Can you write out every line from the start of the records below through the line containing "0 Add a 4 corners", leaving out any pictures?

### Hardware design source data
BEGIN

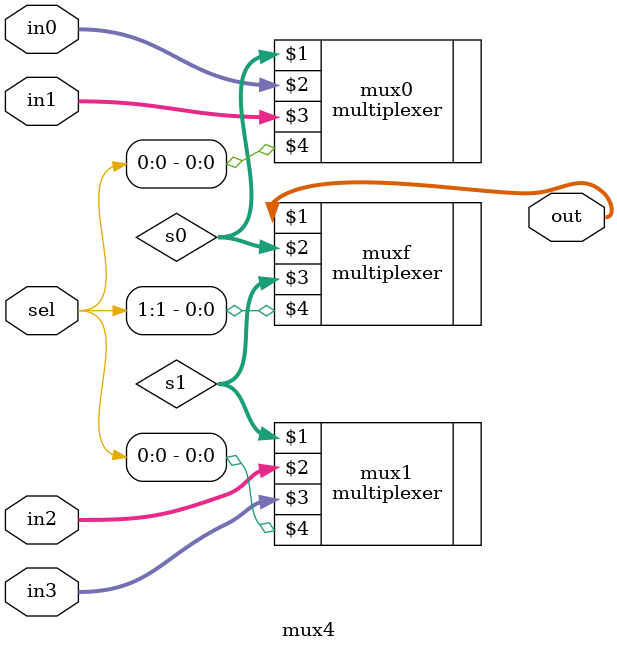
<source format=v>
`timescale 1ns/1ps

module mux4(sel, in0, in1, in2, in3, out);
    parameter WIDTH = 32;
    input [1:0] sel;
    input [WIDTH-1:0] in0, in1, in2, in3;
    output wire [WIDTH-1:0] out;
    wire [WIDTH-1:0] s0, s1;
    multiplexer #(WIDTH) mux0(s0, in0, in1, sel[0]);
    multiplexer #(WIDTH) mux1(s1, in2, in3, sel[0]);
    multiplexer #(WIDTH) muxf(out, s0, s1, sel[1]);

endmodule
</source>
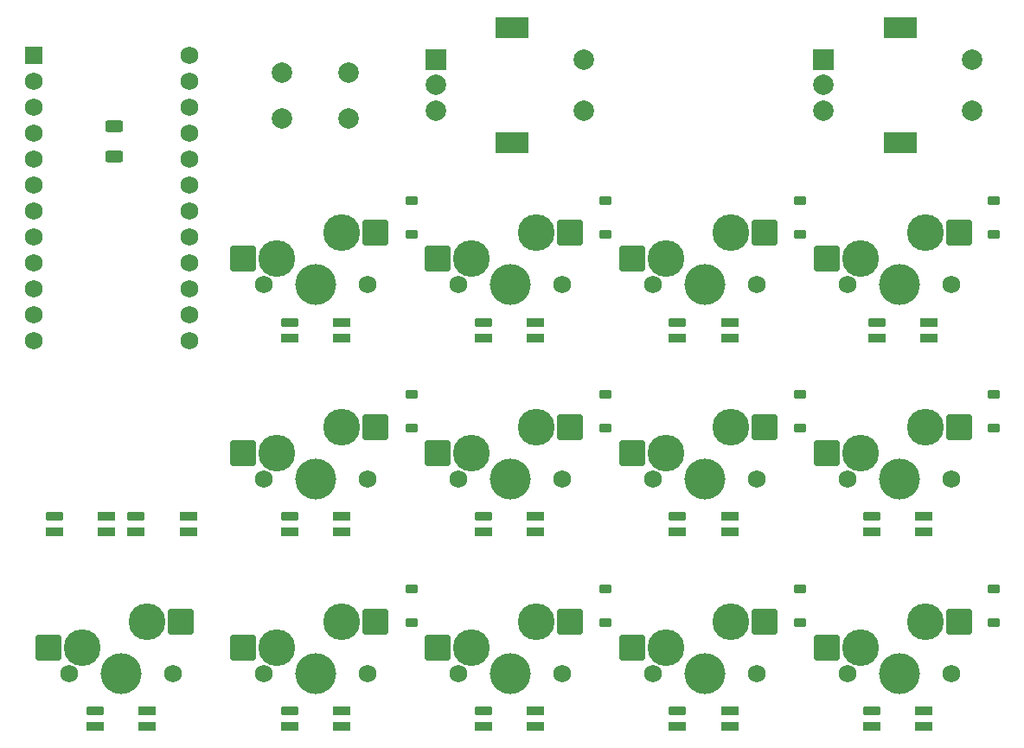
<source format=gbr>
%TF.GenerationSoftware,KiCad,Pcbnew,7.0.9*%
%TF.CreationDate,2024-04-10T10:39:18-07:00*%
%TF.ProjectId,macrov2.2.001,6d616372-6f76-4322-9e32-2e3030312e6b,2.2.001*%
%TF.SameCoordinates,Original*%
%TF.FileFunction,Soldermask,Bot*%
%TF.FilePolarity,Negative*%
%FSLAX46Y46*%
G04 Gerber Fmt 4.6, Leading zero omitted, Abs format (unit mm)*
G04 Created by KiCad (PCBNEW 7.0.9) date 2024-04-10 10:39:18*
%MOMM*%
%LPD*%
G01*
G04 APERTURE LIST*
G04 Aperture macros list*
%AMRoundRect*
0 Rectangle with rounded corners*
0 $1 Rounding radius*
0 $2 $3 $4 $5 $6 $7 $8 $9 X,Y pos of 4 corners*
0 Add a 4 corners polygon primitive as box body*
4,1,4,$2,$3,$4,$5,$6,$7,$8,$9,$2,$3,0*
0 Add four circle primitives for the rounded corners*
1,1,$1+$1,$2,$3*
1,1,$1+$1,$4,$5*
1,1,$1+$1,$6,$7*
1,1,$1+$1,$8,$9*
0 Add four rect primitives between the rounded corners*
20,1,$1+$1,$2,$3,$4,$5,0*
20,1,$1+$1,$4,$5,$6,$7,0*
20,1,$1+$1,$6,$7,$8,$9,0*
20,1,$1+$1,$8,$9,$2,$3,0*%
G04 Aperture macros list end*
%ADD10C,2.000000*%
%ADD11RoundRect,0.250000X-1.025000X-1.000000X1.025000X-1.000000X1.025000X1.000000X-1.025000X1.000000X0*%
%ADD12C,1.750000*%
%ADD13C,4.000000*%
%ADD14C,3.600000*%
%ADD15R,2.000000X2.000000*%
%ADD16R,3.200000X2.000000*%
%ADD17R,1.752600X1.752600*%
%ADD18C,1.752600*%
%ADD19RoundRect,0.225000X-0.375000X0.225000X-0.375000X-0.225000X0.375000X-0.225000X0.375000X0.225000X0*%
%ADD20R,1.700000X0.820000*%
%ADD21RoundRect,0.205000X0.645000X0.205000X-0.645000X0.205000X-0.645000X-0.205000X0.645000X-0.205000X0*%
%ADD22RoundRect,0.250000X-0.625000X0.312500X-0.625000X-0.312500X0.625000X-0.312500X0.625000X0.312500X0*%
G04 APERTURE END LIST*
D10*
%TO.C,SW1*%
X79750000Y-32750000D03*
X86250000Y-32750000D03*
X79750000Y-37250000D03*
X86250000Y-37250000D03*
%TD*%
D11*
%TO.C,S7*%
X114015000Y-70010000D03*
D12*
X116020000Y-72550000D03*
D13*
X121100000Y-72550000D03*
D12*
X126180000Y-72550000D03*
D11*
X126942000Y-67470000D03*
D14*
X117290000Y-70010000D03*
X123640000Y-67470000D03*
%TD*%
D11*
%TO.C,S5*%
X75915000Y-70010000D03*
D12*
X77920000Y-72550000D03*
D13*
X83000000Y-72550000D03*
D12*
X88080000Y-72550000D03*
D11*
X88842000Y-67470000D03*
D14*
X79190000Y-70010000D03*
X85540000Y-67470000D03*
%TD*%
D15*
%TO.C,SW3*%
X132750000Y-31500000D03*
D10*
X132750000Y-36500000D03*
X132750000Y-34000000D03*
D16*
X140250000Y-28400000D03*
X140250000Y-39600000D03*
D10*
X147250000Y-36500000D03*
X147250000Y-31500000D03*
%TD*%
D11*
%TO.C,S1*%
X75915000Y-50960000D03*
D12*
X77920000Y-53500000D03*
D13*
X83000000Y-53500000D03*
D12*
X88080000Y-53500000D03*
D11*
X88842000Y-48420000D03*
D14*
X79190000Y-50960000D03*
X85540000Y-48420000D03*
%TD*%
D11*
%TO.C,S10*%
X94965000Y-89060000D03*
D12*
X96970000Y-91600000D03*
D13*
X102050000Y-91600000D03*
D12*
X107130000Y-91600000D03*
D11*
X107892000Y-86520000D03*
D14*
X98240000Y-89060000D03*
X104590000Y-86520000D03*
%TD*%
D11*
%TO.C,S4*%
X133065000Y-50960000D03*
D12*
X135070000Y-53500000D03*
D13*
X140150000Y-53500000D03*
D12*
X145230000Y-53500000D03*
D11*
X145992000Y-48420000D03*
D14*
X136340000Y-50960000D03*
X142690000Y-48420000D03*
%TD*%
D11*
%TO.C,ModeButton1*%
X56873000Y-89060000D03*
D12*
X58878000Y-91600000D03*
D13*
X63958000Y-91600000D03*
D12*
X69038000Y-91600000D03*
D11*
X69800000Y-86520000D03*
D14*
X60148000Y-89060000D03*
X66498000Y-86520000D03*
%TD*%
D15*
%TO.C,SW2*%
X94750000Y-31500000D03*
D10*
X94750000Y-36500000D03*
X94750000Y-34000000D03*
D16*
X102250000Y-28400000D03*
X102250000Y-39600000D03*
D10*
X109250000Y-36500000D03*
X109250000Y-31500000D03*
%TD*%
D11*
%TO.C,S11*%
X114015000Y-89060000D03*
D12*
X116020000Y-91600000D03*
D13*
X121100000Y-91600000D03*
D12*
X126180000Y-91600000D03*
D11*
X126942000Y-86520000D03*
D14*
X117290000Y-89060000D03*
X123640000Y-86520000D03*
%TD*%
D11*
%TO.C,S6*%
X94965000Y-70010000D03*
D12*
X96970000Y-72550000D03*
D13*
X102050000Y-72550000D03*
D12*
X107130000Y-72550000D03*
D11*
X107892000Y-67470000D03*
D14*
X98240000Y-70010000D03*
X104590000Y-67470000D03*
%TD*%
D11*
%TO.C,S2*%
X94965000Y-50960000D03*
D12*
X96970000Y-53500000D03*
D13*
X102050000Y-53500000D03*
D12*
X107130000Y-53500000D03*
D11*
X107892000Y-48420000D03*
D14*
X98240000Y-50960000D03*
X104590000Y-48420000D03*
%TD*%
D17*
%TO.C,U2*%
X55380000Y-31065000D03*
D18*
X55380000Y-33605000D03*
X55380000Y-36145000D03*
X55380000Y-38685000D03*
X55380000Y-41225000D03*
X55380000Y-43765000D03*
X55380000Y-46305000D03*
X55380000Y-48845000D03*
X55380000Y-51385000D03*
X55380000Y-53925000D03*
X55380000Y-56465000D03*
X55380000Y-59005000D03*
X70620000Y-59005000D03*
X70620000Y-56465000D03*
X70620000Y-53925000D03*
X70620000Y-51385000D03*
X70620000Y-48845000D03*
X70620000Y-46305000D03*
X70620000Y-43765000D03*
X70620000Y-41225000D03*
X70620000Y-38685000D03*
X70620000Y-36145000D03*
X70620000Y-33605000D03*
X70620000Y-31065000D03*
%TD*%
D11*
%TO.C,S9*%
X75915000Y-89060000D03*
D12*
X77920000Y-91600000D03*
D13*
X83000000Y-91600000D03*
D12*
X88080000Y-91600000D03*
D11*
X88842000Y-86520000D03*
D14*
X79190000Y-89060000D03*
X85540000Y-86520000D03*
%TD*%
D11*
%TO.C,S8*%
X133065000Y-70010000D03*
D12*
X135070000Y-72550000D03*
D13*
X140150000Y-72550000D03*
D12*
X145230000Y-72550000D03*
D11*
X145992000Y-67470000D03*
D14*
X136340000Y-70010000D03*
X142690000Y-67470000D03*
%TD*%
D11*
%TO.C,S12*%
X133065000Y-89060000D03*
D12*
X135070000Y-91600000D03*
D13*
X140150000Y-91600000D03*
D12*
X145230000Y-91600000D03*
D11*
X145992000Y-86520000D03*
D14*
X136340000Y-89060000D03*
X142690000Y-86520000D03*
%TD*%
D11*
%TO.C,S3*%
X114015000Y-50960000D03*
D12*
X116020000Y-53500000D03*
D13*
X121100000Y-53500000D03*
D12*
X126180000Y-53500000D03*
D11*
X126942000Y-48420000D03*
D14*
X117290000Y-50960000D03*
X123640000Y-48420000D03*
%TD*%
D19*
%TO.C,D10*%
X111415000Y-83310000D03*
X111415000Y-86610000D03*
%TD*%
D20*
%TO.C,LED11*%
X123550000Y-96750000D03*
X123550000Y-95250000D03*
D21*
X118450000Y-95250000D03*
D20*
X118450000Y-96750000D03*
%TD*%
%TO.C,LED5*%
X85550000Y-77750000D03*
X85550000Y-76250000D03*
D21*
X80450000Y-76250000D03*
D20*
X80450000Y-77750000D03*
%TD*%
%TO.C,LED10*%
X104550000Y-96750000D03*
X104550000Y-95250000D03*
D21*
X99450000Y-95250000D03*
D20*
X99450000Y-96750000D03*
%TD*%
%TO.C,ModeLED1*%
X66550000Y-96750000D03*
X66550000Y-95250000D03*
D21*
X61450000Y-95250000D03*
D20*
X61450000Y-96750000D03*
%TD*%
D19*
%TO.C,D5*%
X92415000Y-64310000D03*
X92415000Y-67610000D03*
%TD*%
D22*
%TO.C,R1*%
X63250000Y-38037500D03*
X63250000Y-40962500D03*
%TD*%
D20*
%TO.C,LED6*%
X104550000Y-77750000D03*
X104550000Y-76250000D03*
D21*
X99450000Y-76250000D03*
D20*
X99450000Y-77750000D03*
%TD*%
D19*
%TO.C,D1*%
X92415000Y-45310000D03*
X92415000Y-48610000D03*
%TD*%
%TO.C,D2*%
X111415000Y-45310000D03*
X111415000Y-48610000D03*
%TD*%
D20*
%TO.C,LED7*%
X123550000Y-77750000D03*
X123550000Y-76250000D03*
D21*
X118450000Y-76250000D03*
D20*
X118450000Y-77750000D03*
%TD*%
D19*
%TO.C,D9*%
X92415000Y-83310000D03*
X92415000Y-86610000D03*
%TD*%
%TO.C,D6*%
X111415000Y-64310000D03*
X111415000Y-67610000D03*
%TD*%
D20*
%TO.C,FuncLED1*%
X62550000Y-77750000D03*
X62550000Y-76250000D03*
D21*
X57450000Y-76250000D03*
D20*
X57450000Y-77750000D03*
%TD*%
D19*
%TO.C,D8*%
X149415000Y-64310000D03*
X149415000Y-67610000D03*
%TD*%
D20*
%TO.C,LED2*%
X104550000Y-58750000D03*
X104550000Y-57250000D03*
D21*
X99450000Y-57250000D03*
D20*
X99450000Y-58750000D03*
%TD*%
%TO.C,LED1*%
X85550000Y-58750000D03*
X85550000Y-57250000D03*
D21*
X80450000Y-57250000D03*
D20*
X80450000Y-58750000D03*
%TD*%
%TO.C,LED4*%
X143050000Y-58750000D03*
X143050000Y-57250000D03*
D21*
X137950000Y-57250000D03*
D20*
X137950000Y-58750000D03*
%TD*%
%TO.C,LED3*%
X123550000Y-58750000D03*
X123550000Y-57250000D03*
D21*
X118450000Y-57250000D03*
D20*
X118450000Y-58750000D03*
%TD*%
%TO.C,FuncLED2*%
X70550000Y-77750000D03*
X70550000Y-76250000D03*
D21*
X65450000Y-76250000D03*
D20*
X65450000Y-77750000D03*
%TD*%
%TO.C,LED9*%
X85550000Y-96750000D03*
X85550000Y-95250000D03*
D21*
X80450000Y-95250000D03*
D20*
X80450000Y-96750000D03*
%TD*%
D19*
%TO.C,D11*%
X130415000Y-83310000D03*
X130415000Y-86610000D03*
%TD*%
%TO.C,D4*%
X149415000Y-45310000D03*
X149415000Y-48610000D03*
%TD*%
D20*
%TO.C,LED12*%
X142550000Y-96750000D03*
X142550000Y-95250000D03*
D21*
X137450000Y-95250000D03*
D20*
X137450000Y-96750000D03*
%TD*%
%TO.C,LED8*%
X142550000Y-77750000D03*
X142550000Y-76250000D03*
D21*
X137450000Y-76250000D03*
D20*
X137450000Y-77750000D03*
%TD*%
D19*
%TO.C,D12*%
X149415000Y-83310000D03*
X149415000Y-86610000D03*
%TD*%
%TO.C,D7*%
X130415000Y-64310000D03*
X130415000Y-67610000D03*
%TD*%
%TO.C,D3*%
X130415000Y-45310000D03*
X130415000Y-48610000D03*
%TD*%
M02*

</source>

END

### Exercise solution
<source format=v>
`timescale 1ns/1ps

module mux4(sel, in0, in1, in2, in3, out);
    parameter WIDTH = 32;
    input [1:0] sel;
    input [WIDTH-1:0] in0, in1, in2, in3;
    output wire [WIDTH-1:0] out;
    wire [WIDTH-1:0] s0, s1;
    multiplexer #(WIDTH) mux0(s0, in0, in1, sel[0]);
    multiplexer #(WIDTH) mux1(s1, in2, in3, sel[0]);
    multiplexer #(WIDTH) muxf(out, s0, s1, sel[1]);

endmodule
</source>
<source format=gbr>
%TF.GenerationSoftware,KiCad,Pcbnew,7.0.9*%
%TF.CreationDate,2024-04-10T10:39:18-07:00*%
%TF.ProjectId,macrov2.2.001,6d616372-6f76-4322-9e32-2e3030312e6b,2.2.001*%
%TF.SameCoordinates,Original*%
%TF.FileFunction,Soldermask,Bot*%
%TF.FilePolarity,Negative*%
%FSLAX46Y46*%
G04 Gerber Fmt 4.6, Leading zero omitted, Abs format (unit mm)*
G04 Created by KiCad (PCBNEW 7.0.9) date 2024-04-10 10:39:18*
%MOMM*%
%LPD*%
G01*
G04 APERTURE LIST*
G04 Aperture macros list*
%AMRoundRect*
0 Rectangle with rounded corners*
0 $1 Rounding radius*
0 $2 $3 $4 $5 $6 $7 $8 $9 X,Y pos of 4 corners*
0 Add a 4 corners polygon primitive as box body*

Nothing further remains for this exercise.